Today I overheard a conversation between my kids. I overheard my 13 year old daughter telling my 15 year old son, “Daniel, you probably want to wait. The brownies will be out of the oven in 5 minutes.” I walked in to the kitchen and Daniel was pouring chips from a paper plate back into the chip bag. I asked him what was up and he said that he wanted to eat the brownie instead of the chips, so he was going to wait for the brownies to come out of the oven and then to cool.
The really bizarre thing is…the way *I* was raised, I would have eaten the chips and *then* also eaten the brownies. But it occurred to both of my kids without them having to think about it to “spend” their hunger on a brownie.
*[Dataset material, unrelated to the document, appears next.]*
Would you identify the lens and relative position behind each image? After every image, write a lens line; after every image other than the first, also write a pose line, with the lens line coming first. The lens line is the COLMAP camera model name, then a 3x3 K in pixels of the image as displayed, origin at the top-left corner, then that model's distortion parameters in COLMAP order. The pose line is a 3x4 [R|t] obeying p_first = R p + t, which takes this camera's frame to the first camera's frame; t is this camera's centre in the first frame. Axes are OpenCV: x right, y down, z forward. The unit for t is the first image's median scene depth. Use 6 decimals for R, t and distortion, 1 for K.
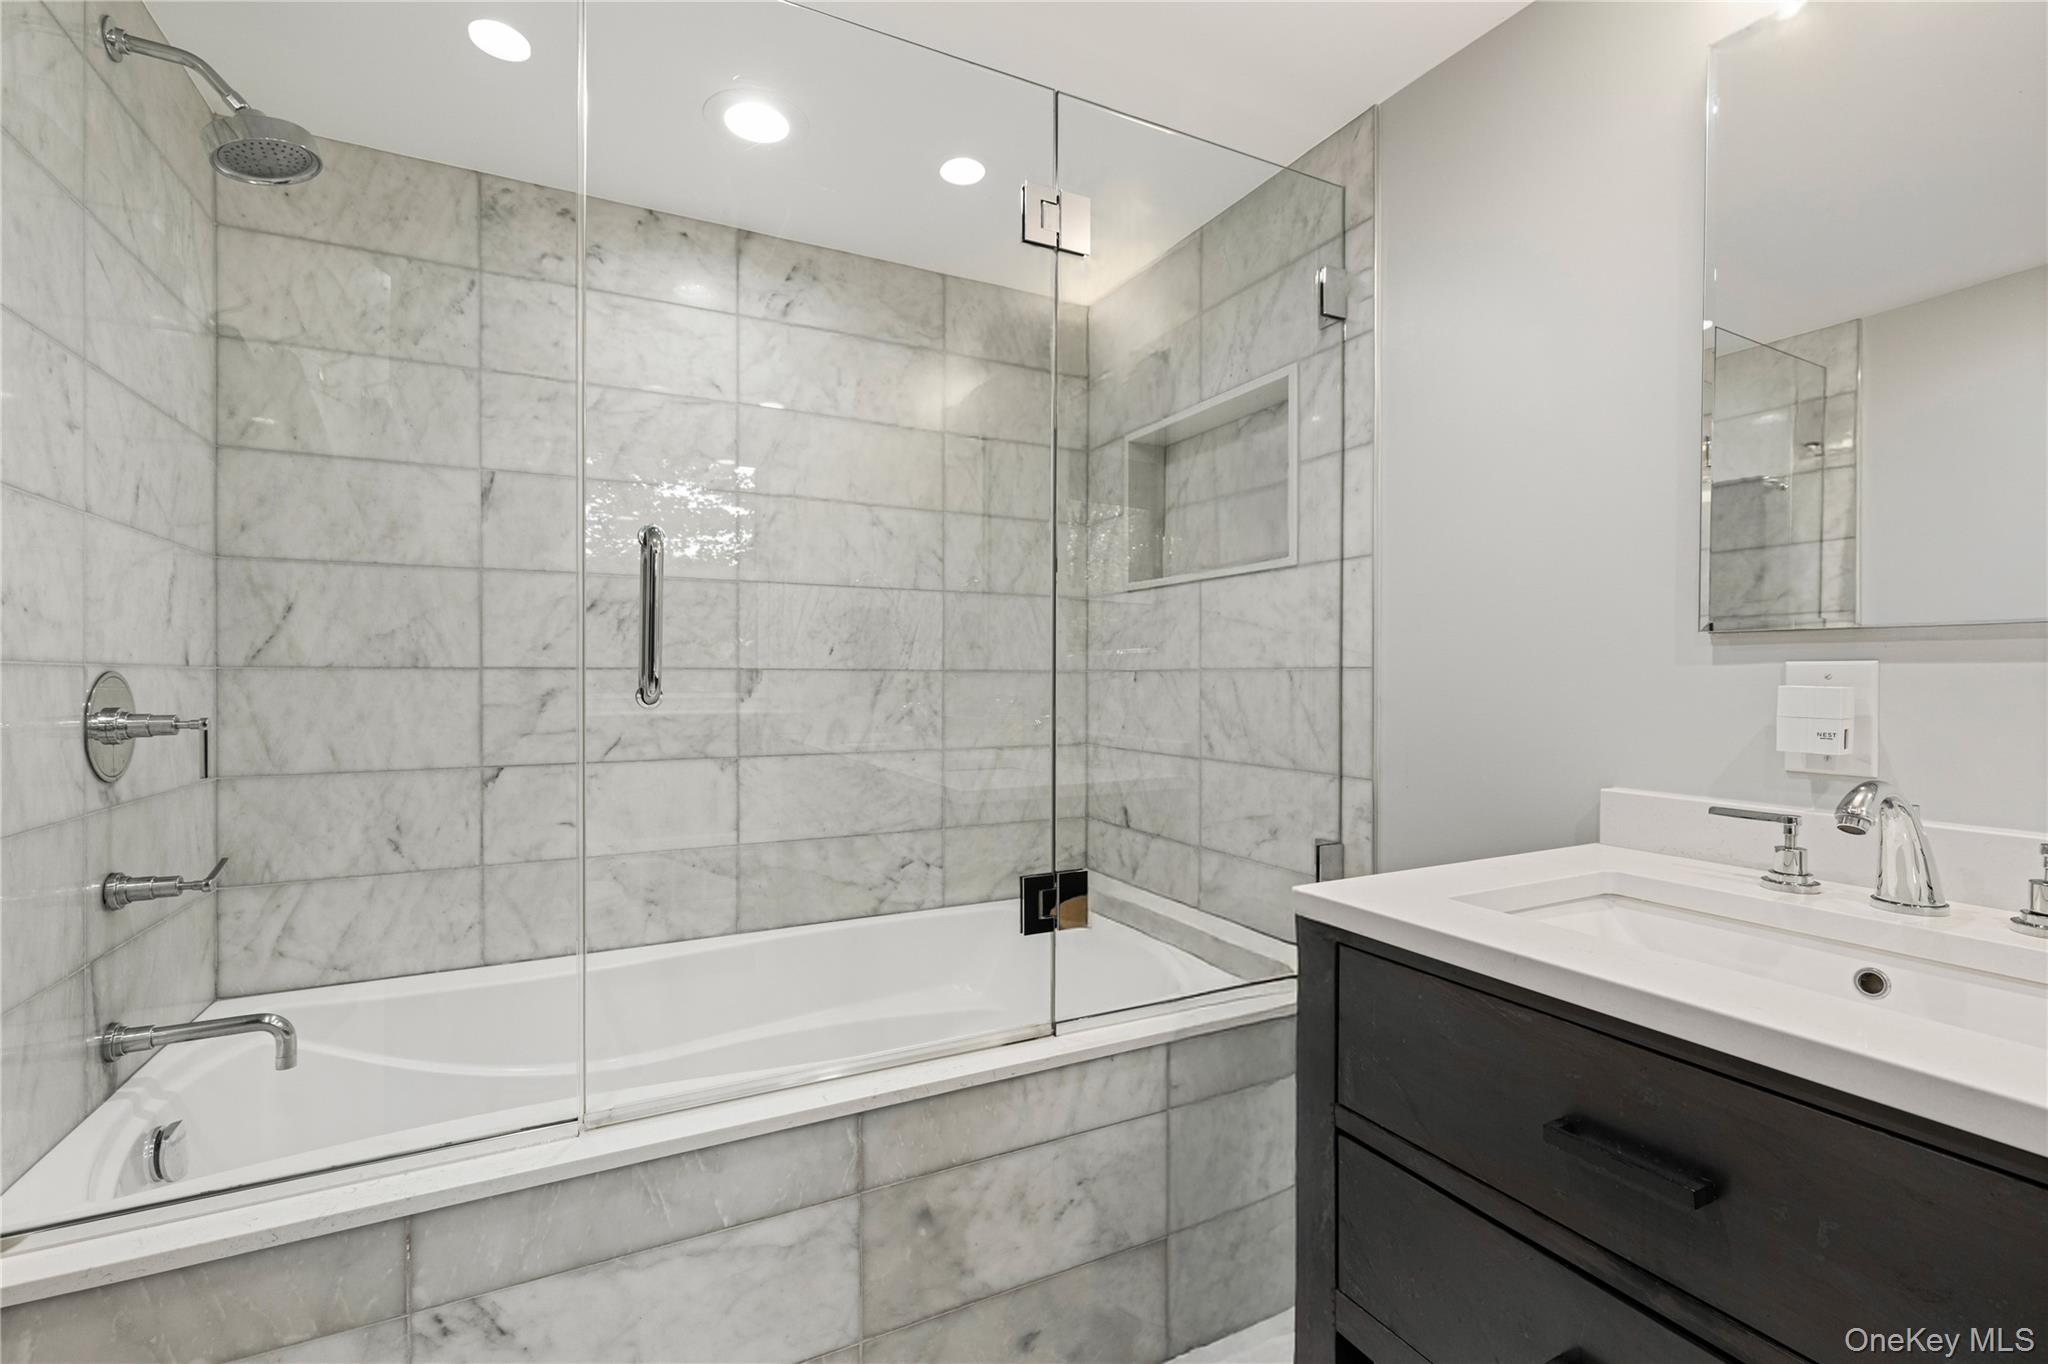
lens RADIAL K [[920.3, 0, 1039.4], [0, 920.3, 680.8], [0, 0, 1]] dist [0.000405, -0.000552]
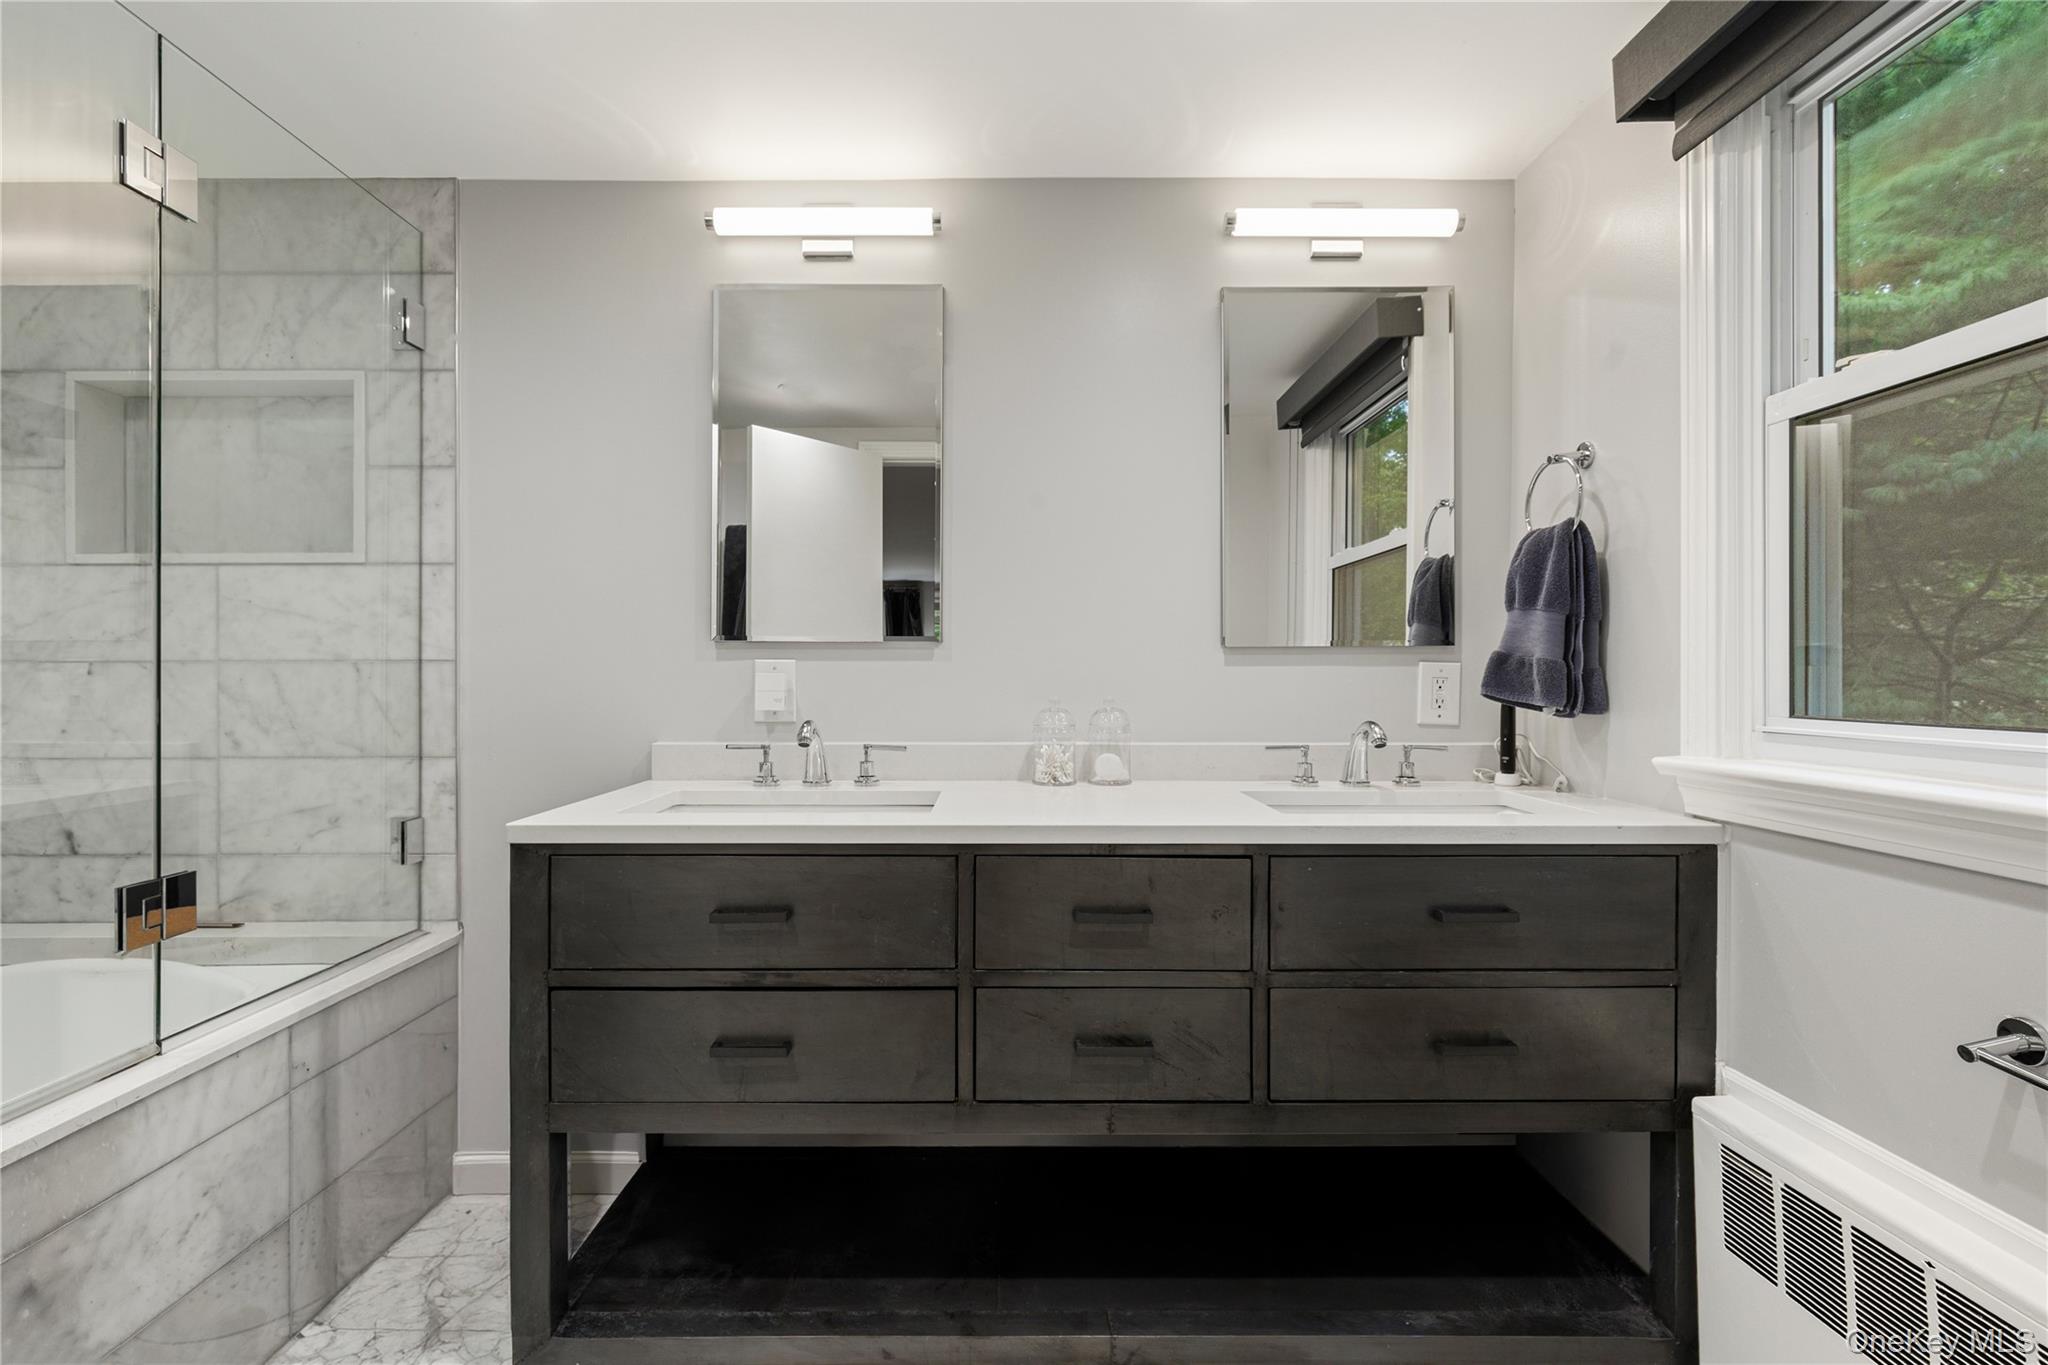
lens RADIAL K [[920.3, 0, 1039.4], [0, 920.3, 681.3], [0, 0, 1]] dist [0.000405, -0.000552]
pose [[0.433634, -0.009487, 0.901039, -0.356808], [0.006101, 0.999953, 0.007592, 0.007385], [-0.901068, 0.002206, 0.433672, -0.164213]]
I know that they have gotten frustrated over the years with me and my Thin Within talk…I have been so immersed in it all working with Judy and Dr. Arthur and then the Thin Within company…and there are times when they will say, “But WE don’t *want* to wait to go out to eat because WE are hungry NOW!” and make me realize that I have been quite self-centered in assuming others don’t care about hunger or not and that they would wait for me because *I* care…well, they have too…and they like to eat “pleasers” when they are hungry…Well, brownies definitely seem to fit into that category for all of us.
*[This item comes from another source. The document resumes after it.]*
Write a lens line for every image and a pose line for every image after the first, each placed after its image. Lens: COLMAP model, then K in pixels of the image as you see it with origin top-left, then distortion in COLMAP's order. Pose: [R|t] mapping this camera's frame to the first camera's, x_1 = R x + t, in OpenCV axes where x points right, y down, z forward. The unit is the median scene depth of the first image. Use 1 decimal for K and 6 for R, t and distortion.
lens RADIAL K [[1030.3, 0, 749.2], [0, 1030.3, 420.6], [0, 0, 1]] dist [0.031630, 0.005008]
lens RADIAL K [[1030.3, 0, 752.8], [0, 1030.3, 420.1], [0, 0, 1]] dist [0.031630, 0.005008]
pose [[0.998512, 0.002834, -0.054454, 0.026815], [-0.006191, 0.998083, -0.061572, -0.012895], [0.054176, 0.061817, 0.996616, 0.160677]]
I know that some will think I shouldn’t let my kids eat whenever they want and have things like chips and brownies around the house…but well…my kids are both naturally thin and they come from “chubby” stock…my husband and I were both “husky” kids. My kids look nothing like my husband and I did…we both were raised in restrictive environments food-wise. Me, excessively so…I have reacted to the dysfunctions that came out of my past and all my eating/food/self-image struggles by wanting to raise my kids opposite of the way I was raised. When it comes to being thin, they are there without thinking about it. I don’t know if it will always be that way…
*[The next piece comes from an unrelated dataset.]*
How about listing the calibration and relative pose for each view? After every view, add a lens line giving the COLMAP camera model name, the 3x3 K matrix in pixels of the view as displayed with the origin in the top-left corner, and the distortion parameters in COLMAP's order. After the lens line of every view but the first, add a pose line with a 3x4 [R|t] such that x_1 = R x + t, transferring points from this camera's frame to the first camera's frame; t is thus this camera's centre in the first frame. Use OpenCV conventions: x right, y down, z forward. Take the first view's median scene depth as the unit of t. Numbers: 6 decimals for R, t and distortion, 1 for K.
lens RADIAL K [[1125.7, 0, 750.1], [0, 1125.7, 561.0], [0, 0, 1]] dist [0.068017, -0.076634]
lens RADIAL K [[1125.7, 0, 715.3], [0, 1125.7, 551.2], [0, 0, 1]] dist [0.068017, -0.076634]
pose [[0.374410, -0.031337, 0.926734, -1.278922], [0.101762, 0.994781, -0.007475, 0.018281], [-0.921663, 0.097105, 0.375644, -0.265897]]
But I am pleased that they both can stop in the middle of a meal, throwing away food they are no longer hungry for.
Today, my kids were blessing me folding laundry while I was doing some nasty yucky cleaning preparing for a big doo we are having on Thanksgiving Day. My 13 year old daughter came out and said, “Ok, Mom…that does it! I thought TWO pair of YOUR jeans were MINE!” I told her that I was flattered…she said, “No, Mom…it is just plain SCARY.”
Big grins coming from me today on that one.
Even if she only made it up to compliment me. It makes me smile.